I’ve always had an on-and-off relationship with football. There were years when I was completely obsessed with it, and others when I barely gave it a second thought.
Over the past year alone, I’ve probably watched close to a hundred matches — from the Premier League to Portugal’s Primeira Liga, with plenty of others in between. Moving to the city of the club I’ve supported all my life, FC Porto, certainly reignited something that had been quietly dormant. So did watching football alongside my partner, whose understanding of the game has taught me to notice things I would probably have missed on my own. I found myself back at the stadium: as a supporter, a club member, and, above all, as a fan.
But football has never really been about football.
To me, football has never really been about football. Every match leaves me thinking about something bigger — human behaviour, psychology, resilience, ego, leadership, fear and belief. Football is one of the purest laboratories of the human condition. Every ninety minutes offers another lesson, if we’re willing to pay attention.
This World Cup, sadly drawing to a close, has been full of those lessons.
I watched almost every match. The few played in the middle of the night I caught up with through highlights the following morning. And every single one left me feeling something.
I laughed.
I cried.
I got frustrated.
I was genuinely surprised.
Judging by the reaction across the globe, I don’t think I was alone.
More than anything, though, what we witnessed was something increasingly rare: unity.
For a few precious weeks, supporters from every nation sat side by side. Rivalries remained on the pitch, while humanity quietly took centre stage.
The opening match between Mexico and South Africa gave us one of the tournament’s funniest moments, as players looked utterly bewildered while Brazilian referee Wilton Sampaio attempted to explain decisions in English. We watched Dick Advocaat, manager of Curaçao — a Caribbean island of little more than 150,000 people making its historic World Cup debut — break down in tears, carrying not only the weight of his team’s extraordinary achievement but also the emotional burden of having stepped away from football to care for his seriously ill daughter.




We saw Cabo Verde, one of the tournament’s smallest nations, stand fearlessly against the might of Spain, with goalkeeper Vozinha turning belief into an almost impenetrable wall.
We watched Japanese supporters cleaning the stands after matches, while their players left the dressing rooms exactly as they had found them.
A police officer in the United States unexpectedly became a social media sensation thanks to his remarkable football skills.
We witnessed players openly expressing their faith while showing complete respect for the beliefs of others.
Victorious supporters embraced defeated rivals.
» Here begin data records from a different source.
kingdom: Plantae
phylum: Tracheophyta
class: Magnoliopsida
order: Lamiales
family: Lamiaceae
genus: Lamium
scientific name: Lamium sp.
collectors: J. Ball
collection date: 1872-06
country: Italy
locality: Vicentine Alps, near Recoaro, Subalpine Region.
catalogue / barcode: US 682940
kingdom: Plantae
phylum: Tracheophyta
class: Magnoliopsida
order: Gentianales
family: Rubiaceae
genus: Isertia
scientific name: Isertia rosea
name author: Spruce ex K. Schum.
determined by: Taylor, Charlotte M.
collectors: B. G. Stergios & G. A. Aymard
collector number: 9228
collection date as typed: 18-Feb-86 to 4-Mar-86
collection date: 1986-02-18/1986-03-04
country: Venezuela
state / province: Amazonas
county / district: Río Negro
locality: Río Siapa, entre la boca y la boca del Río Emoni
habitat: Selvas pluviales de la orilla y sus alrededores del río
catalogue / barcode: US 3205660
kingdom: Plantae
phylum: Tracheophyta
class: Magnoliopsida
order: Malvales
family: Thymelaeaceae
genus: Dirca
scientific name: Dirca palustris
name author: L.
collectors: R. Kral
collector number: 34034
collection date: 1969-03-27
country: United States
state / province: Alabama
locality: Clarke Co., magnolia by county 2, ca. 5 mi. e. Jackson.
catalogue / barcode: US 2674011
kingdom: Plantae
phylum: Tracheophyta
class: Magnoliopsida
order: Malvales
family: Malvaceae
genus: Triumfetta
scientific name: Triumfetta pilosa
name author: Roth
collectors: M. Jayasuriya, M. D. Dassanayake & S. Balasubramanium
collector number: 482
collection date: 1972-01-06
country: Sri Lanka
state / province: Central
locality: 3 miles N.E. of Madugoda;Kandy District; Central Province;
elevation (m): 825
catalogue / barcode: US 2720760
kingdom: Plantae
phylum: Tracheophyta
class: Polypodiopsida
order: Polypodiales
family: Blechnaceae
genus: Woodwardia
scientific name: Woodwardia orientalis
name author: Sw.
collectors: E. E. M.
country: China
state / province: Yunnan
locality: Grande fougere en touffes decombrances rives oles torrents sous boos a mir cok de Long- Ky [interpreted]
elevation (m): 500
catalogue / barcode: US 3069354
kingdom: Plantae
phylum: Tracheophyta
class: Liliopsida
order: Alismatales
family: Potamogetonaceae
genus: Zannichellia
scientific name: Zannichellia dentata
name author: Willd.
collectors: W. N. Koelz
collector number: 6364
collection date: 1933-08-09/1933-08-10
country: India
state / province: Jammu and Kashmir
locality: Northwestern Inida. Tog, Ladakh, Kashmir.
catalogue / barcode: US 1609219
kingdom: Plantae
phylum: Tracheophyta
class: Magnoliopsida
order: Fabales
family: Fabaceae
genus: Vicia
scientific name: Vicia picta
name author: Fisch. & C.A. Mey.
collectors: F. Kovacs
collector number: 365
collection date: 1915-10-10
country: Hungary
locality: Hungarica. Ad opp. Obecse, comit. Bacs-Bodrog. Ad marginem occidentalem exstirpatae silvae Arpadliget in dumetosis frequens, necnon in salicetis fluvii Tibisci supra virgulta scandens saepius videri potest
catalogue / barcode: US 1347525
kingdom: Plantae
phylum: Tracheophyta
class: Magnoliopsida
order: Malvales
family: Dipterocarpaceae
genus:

Time and again, impossible comebacks reminded us of what determination, unity and collective belief can achieve.
Individually, they were just moments. Together, they became the story of this World Cup.
When the tournament is finally over, this is what I’ll remember most.
At a time when wars continue to divide nations, football somehow managed to do the opposite. It brought people together. It softened hostility. It momentarily erased borders that politics has spent decades reinforcing.
And it’s difficult not to wonder: what if politics simply got out of the way? What if those who hold power governed differently? Does power inevitably corrupt, or does it merely reveal who people already are?
Let’s not pretend football itself is innocent. FIFA has never been free from politics, vested interests or corruption.
Yet what happened on the pitch, in the stands and in the streets told a completely different story.
Because if this World Cup taught us anything, it is that ordinary people were never the problem.
Power usually is.
And despite everything happening around us, humanity is still very much alive.